**TO DO**
**A.** Set down the passage on Alire platform settings word for word.
**B.** Switch "DB" to "Database" in the entries from the line with "## Create VM (on windows or OSX)" through the end of the entries, and give back only those lines, with nothing else changed.

Since Alire directs the build process, it simplifies this into a GPR file switch based on a variable.
-- trendy_terminal.gpr
Platform : Platform_Type := external ("Trendy_Terminal_Platform");
case Platform is
when "windows" => Trendy_Terminal_Sources := Trendy_Terminal_Sources & "src/windows";
when "linux" => Trendy_Terminal_Sources := Trendy_Terminal_Sources & "src/linux";
when "macos" => Trendy_Terminal_Sources := Trendy_Terminal_Sources & "src/mac";
end case;
You can set variables like this and many others from Alire as part of the build.
# alire.toml
[gpr-set-externals.'case(os)']
windows = { Trendy_Terminal_Platform = "windows" }
linux = { Trendy_Terminal_Platform = "linux" }
macos = { Trendy_Terminal_Platform = "macos" }
After writing some prototypes using the platform-specific terminal libraries in C++, writing bindings and equivalent usage in Ada went rather quickly.
Ada’s built-in libraries for interfacing to C and Import
and Convention
aspects make working with C code very simple.

**RECORDED DATA**
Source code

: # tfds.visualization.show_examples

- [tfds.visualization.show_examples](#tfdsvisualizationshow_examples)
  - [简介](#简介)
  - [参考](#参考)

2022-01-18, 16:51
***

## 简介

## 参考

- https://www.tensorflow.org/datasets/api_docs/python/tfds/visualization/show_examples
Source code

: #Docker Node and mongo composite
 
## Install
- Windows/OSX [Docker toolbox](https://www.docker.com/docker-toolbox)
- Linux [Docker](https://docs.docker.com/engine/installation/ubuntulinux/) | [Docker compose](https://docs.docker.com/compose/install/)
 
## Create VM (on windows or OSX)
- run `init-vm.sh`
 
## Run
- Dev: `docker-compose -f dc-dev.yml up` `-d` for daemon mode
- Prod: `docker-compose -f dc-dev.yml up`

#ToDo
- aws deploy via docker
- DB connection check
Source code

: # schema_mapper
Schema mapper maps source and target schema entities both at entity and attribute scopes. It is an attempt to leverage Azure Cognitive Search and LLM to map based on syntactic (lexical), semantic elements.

**ANSWERS TO THE PROBLEMS**
**A.**
Since Alire directs the build process, it simplifies this into a GPR file switch based on a variable.
-- trendy_terminal.gpr
Platform : Platform_Type := external ("Trendy_Terminal_Platform");
case Platform is
when "windows" => Trendy_Terminal_Sources := Trendy_Terminal_Sources & "src/windows";
when "linux" => Trendy_Terminal_Sources := Trendy_Terminal_Sources & "src/linux";
when "macos" => Trendy_Terminal_Sources := Trendy_Terminal_Sources & "src/mac";
end case;
You can set variables like this and many others from Alire as part of the build.
# alire.toml
[gpr-set-externals.'case(os)']
windows = { Trendy_Terminal_Platform = "windows" }
linux = { Trendy_Terminal_Platform = "linux" }
macos = { Trendy_Terminal_Platform = "macos" }
After writing some prototypes using the platform-specific terminal libraries in C++, writing bindings and equivalent usage in Ada went rather quickly.
Ada’s built-in libraries for interfacing to C and Import
and Convention
aspects make working with C code very simple.

**B.**
## Create VM (on windows or OSX)
- run `init-vm.sh`
 
## Run
- Dev: `docker-compose -f dc-dev.yml up` `-d` for daemon mode
- Prod: `docker-compose -f dc-dev.yml up`

#ToDo
- aws deploy via docker
- Database connection check
Source code

: # schema_mapper
Schema mapper maps source and target schema entities both at entity and attribute scopes. It is an attempt to leverage Azure Cognitive Search and LLM to map based on syntactic (lexical), semantic elements.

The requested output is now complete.